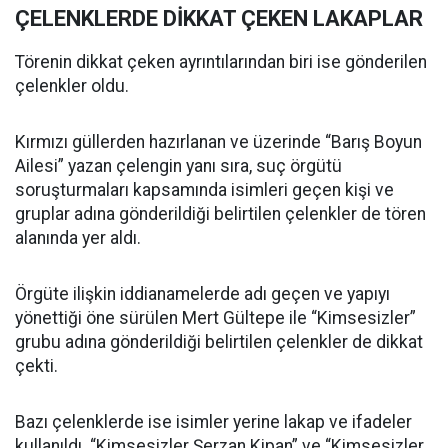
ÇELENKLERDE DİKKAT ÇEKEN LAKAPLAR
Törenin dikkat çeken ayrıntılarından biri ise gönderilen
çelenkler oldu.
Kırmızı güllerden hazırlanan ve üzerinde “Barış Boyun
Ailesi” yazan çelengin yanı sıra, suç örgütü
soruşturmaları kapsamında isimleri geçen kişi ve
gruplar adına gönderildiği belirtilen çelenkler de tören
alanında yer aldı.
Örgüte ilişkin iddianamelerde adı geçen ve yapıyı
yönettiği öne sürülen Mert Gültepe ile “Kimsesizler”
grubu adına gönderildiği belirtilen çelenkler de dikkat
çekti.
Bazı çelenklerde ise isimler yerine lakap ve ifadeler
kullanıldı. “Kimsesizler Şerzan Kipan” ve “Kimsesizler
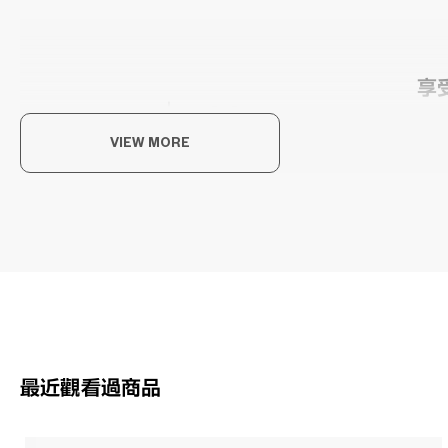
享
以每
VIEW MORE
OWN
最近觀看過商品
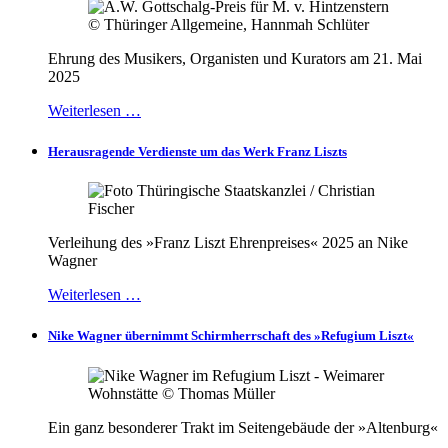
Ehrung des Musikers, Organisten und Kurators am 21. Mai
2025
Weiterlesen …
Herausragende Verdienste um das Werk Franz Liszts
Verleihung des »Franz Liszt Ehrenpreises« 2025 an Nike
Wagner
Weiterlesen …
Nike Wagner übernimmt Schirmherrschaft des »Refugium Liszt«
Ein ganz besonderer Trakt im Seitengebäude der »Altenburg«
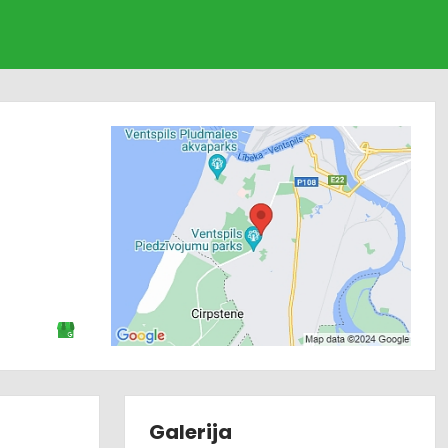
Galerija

######

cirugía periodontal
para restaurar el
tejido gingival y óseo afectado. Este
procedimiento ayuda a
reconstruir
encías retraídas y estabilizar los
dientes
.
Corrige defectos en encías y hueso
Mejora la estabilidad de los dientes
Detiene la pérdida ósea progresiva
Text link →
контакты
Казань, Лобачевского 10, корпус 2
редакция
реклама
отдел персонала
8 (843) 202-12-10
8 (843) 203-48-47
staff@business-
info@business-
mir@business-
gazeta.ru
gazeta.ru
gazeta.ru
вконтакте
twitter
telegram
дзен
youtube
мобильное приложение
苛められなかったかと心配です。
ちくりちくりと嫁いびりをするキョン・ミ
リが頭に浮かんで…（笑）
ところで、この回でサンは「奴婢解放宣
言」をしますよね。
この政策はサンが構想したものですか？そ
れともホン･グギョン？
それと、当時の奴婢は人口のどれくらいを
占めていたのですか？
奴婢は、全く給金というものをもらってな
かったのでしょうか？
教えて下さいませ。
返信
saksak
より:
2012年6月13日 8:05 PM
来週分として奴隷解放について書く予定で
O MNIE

######

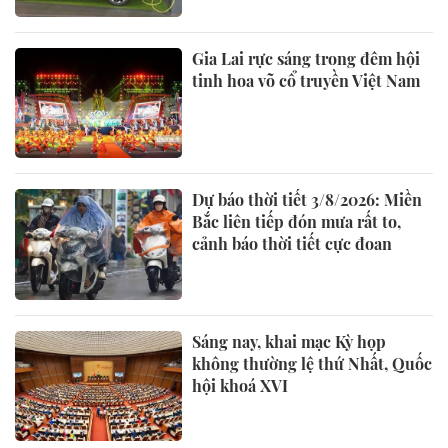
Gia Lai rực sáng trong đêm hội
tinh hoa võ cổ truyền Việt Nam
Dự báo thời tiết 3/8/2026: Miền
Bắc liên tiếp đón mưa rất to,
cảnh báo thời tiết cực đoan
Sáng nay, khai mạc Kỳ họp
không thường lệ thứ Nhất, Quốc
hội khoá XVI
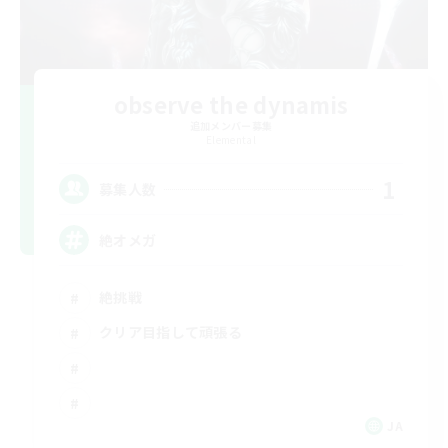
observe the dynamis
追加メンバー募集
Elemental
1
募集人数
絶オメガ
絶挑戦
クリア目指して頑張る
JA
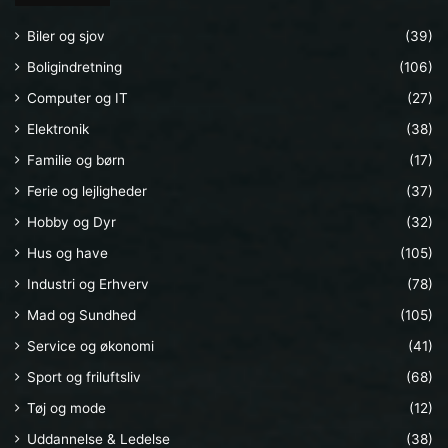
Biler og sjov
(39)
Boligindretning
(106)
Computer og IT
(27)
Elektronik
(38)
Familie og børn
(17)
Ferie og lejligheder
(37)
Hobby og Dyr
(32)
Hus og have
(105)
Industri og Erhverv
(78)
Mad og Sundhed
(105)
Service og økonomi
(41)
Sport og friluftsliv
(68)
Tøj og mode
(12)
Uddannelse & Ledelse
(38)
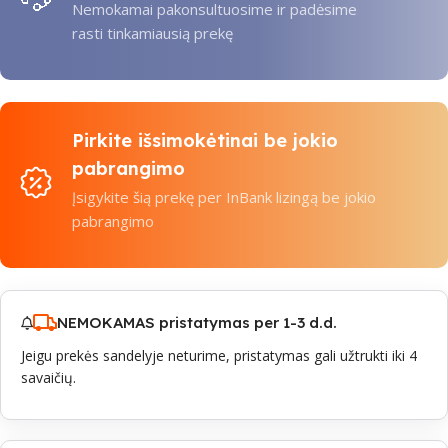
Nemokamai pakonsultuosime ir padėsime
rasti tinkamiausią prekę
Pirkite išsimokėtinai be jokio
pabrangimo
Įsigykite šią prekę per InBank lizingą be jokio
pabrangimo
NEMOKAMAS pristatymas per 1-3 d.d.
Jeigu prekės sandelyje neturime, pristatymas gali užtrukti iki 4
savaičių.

######

*Problem statement*
Write out the lines from the line with "ÇELENKLERDE DİKKAT ÇEKEN LAKAPLAR" to the line with "Örgüte ilişkin iddianamelerde" as a numbered list, leaving out blank lines.

*Completed exercise*
1. ÇELENKLERDE DİKKAT ÇEKEN LAKAPLAR
2. Törenin dikkat çeken ayrıntılarından biri ise gönderilen
3. çelenkler oldu.
4. Kırmızı güllerden hazırlanan ve üzerinde “Barış Boyun
5. Ailesi” yazan çelengin yanı sıra, suç örgütü
6. soruşturmaları kapsamında isimleri geçen kişi ve
7. gruplar adına gönderildiği belirtilen çelenkler de tören
8. alanında yer aldı.
9. Örgüte ilişkin iddianamelerde adı geçen ve yapıyı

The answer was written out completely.